─── Extracted information

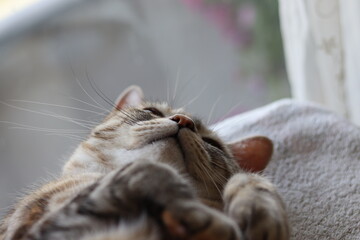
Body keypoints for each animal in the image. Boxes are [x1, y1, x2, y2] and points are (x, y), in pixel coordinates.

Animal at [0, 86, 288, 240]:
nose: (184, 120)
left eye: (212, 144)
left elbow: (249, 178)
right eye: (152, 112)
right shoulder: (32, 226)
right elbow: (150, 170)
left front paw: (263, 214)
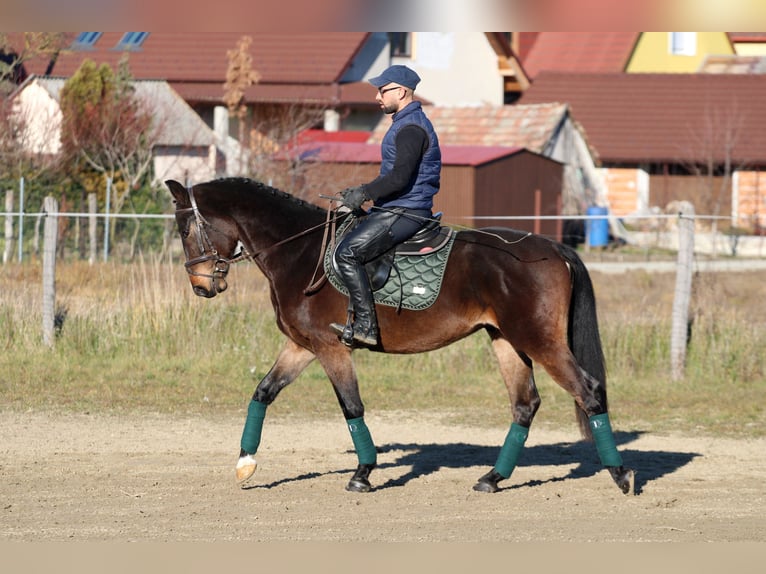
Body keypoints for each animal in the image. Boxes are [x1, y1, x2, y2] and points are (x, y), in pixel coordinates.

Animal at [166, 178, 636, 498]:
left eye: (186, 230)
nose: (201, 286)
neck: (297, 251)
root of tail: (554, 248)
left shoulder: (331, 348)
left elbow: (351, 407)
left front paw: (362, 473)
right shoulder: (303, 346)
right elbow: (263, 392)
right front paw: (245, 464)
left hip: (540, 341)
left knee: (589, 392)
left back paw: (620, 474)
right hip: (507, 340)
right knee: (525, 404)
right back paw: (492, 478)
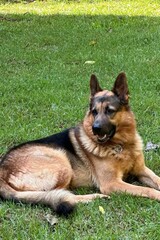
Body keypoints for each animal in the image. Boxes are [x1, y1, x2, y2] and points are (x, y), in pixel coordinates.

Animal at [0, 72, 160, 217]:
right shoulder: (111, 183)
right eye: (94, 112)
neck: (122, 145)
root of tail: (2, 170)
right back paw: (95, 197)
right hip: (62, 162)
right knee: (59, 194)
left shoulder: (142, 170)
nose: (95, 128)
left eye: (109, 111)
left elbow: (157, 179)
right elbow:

──────

■ Assigned task
Reproduce each entry verbatim, excluding any embedded images.

■ Final answer
Body keypoints for each animal in the image. Boxes are [x1, y1, x2, y2] and points are (x, y), in pixel coordinates.

Animal at [0, 86, 288, 240]:
nose: (184, 120)
left eye: (212, 144)
left elbow: (249, 178)
right eye: (152, 112)
right shoulder: (32, 226)
right elbow: (150, 170)
left front paw: (263, 214)
Body keypoints for each animal in the image. Boxes are [x1, y1, x2, y2] and points are (x, y), in pixel coordinates.

Animal at [166, 178, 636, 498]:
left eye: (186, 230)
nose: (201, 286)
neck: (297, 251)
root of tail: (554, 248)
left shoulder: (331, 348)
left elbow: (351, 407)
left front paw: (362, 473)
right shoulder: (303, 346)
right elbow: (263, 392)
right front paw: (245, 464)
left hip: (540, 341)
left knee: (589, 392)
left back paw: (620, 474)
right hip: (507, 340)
right knee: (525, 404)
right back paw: (492, 478)
Body keypoints for each animal in the image. Boxes are [x1, y1, x2, y2] and points are (x, y), in pixel coordinates.

Animal at [0, 72, 160, 217]:
right shoulder: (111, 183)
right eye: (94, 112)
neck: (122, 145)
root of tail: (2, 170)
right back paw: (95, 197)
right hip: (62, 162)
right knee: (59, 194)
left shoulder: (142, 170)
nose: (95, 128)
left eye: (109, 111)
left elbow: (157, 179)
right elbow:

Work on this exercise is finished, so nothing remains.